ライバル企業の御曹司が夫に立候補してきます~全力拒否するはずが、一途な溺愛に陥落しました~
そんな母を見るのが父も辛かったのだろう。仕事の忙しさを理由に、母を見舞う頻度が減っていた。
母が元気な頃は、俺のいる前でも平気で母を抱きしめたりキスしたりするほど溺愛していたのに……だからこそ、つらいのだろうか。
相変わらず花だけは贈っていたから、それが父の精一杯だったのかもしれない。
父が来ない代わりに、俺が面会時間いっぱい母の病室にいて、帰るときには「また来るよ」と声をかける。

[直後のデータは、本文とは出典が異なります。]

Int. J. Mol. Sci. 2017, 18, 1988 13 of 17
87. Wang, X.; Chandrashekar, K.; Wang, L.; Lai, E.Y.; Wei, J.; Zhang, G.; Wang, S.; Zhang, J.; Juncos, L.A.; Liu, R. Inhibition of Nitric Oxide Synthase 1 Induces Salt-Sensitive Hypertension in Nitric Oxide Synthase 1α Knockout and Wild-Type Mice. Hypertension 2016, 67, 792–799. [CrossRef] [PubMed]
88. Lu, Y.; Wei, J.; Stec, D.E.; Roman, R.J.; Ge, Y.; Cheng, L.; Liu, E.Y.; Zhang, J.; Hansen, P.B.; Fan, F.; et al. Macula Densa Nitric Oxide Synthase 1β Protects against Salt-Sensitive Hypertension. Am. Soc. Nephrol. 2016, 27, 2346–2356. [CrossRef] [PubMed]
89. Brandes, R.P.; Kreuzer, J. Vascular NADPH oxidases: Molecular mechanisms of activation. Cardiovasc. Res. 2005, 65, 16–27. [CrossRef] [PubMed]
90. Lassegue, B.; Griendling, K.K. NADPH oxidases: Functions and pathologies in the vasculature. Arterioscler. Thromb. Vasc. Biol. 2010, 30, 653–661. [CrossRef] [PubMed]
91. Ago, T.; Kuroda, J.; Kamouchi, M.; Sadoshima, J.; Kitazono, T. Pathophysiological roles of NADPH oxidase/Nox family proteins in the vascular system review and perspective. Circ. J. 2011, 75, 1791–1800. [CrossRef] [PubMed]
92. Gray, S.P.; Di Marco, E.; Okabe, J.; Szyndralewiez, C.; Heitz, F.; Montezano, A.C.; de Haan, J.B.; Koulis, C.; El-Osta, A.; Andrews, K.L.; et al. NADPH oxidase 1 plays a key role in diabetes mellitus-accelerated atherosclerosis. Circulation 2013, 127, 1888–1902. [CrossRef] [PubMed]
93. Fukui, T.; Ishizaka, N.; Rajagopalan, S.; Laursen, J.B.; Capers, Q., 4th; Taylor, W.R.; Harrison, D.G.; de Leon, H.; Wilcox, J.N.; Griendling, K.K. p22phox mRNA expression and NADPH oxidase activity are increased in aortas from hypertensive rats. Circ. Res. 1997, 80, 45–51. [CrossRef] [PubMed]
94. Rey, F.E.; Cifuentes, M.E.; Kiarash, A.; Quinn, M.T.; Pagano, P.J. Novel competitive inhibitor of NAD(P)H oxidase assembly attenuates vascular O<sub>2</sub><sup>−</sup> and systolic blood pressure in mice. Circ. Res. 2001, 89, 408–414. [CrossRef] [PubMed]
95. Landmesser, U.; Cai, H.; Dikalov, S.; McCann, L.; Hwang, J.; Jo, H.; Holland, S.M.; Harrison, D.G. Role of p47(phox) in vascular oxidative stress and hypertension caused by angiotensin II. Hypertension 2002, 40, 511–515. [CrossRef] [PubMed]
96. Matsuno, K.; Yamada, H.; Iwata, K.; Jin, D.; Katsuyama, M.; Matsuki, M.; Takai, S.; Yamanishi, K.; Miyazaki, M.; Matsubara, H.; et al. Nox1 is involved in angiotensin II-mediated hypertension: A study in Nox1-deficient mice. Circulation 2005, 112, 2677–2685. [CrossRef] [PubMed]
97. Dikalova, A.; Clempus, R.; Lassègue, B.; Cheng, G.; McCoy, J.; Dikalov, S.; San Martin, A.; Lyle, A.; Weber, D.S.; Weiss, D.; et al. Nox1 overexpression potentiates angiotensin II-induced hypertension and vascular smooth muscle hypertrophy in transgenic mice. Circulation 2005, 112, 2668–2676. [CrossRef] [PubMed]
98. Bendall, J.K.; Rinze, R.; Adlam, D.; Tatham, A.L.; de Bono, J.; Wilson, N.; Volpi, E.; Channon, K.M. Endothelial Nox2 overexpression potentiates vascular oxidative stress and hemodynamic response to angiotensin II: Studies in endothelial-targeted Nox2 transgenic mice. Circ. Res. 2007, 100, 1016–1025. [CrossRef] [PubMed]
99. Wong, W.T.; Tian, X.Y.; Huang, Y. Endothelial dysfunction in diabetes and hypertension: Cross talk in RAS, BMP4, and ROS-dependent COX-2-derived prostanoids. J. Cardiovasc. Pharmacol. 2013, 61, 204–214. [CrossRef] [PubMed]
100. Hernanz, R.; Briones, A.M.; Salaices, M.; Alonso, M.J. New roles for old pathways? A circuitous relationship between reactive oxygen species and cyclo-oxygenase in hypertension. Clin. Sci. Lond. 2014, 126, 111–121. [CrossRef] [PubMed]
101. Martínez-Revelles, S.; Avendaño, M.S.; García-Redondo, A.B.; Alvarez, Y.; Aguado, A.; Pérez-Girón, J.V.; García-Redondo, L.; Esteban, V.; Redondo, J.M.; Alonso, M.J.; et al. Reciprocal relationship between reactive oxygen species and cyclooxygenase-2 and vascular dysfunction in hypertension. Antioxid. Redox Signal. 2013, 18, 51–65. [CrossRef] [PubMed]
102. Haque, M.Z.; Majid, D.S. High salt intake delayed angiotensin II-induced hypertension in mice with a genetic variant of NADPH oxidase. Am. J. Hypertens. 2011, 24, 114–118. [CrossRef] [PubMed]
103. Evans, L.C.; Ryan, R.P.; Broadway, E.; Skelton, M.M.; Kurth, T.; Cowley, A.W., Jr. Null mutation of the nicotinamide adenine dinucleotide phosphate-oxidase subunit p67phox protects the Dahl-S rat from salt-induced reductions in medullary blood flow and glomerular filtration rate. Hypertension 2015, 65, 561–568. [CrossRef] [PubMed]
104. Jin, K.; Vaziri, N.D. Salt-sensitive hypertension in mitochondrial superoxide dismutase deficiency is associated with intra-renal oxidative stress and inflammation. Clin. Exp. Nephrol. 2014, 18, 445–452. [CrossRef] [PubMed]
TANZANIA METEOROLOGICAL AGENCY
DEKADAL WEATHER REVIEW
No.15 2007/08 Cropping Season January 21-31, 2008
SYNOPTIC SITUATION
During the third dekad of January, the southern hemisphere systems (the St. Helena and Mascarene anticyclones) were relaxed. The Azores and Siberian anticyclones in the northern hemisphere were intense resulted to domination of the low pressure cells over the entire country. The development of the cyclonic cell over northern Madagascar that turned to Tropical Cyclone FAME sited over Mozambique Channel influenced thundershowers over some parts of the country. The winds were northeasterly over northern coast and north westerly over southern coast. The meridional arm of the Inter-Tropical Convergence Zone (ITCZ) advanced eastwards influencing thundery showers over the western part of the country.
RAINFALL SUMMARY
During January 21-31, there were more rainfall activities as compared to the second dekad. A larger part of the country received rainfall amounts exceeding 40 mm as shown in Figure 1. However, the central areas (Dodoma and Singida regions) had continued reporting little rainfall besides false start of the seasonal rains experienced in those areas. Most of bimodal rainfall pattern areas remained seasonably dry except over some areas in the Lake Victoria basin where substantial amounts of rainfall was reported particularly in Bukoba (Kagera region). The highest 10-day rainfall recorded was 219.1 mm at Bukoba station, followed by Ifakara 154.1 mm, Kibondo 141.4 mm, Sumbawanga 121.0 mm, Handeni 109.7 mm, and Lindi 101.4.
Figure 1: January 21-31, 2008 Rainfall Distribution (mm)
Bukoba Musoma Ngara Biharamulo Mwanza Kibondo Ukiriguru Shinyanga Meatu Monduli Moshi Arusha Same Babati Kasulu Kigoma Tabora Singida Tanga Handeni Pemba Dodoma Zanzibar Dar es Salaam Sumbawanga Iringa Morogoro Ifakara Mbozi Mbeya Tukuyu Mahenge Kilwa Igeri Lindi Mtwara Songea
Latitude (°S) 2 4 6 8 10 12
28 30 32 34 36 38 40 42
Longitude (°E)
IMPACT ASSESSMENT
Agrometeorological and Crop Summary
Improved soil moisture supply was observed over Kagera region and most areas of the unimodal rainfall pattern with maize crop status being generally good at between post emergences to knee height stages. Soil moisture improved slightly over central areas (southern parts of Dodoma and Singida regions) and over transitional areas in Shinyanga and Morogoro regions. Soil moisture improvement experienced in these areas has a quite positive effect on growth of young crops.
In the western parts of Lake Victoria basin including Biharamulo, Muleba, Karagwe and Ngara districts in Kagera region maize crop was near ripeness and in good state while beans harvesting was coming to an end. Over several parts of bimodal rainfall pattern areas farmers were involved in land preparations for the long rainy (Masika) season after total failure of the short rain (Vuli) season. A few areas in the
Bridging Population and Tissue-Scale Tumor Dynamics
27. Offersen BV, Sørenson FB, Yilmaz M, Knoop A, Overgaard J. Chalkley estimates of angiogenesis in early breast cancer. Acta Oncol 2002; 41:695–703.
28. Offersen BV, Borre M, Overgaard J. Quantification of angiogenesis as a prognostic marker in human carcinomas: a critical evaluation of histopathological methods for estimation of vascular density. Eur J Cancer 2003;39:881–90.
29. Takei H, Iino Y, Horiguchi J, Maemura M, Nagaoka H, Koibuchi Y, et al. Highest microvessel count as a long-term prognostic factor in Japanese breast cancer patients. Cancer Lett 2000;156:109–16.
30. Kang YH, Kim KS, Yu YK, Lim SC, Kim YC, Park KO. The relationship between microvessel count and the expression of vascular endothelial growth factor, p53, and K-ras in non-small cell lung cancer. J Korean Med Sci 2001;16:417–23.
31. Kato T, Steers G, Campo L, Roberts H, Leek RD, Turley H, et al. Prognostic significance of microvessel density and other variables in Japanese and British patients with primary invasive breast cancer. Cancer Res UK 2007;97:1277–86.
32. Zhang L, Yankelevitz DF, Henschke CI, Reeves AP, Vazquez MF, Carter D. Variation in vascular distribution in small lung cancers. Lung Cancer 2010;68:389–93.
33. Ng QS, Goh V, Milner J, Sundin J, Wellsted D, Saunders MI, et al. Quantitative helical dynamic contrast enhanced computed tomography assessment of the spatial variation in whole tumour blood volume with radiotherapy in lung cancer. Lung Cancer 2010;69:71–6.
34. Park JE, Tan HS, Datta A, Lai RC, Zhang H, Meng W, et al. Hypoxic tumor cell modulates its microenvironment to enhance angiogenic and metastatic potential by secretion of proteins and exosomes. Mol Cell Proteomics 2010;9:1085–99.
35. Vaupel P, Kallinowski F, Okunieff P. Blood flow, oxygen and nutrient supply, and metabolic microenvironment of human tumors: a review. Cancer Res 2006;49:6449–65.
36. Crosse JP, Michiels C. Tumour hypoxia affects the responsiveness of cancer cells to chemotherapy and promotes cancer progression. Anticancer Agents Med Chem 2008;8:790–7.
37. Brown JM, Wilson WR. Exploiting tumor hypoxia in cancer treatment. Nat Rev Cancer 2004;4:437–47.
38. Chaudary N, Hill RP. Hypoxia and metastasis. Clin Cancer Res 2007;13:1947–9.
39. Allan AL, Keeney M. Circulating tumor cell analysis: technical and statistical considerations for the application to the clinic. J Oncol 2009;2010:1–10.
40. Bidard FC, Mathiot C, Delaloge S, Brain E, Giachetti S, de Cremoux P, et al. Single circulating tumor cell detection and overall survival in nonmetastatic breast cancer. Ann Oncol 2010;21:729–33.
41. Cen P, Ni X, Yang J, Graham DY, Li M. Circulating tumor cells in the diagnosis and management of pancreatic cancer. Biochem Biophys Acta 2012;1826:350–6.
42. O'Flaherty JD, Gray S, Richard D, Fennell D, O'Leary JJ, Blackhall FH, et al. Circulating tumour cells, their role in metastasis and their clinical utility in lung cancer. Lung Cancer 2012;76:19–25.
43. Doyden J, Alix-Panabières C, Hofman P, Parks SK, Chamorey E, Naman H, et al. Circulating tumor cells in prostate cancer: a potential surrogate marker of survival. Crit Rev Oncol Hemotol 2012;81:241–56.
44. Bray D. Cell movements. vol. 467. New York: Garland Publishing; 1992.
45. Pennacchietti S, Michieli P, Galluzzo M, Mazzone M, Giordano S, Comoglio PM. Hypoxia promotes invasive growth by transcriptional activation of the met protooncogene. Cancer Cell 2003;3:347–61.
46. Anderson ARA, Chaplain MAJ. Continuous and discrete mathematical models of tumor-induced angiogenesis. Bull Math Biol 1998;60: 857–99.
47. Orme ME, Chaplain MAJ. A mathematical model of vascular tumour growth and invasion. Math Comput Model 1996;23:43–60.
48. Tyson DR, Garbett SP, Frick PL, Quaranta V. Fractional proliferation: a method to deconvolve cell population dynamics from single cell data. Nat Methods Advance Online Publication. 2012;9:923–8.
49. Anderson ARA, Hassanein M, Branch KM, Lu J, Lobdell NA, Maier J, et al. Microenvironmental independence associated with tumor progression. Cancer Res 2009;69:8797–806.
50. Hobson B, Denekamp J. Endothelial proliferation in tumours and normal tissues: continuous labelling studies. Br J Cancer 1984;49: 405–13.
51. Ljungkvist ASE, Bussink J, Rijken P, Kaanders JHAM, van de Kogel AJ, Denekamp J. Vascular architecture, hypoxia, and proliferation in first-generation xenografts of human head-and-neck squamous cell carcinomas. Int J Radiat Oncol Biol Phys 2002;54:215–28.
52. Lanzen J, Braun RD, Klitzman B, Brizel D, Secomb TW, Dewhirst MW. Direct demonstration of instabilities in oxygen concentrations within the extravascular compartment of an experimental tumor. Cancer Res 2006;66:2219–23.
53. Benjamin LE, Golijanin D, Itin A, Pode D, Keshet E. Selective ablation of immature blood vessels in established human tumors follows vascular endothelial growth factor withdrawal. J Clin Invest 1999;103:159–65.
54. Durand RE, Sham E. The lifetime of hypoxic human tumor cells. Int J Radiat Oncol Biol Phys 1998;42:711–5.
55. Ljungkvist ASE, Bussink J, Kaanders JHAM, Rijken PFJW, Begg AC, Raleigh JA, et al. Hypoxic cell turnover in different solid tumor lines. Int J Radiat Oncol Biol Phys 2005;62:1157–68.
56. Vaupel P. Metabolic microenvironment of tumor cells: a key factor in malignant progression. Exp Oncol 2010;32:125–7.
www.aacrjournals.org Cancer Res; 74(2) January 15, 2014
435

自分にできることはそれくらいしかないと思っていた、ある日のことだった。
「統……」
「どうした?」
久々に母が名前を呼んでくれて、嬉しく思いながらベッドを覗き込む。
母の目は窓の方へ向けられていて、どんより暗い空を見ながら小さく口を動かす。
「紫陽花がね……綺麗だったの」
「紫陽花?」
突然脈絡のない話をされ、首を傾げる。
その頃、頻度は少ないものの『せん妄』という幻覚や妄想の症状が母にあると医師に聞いていて、症状が強い場合はナースコールするよう言われていたので不安になった。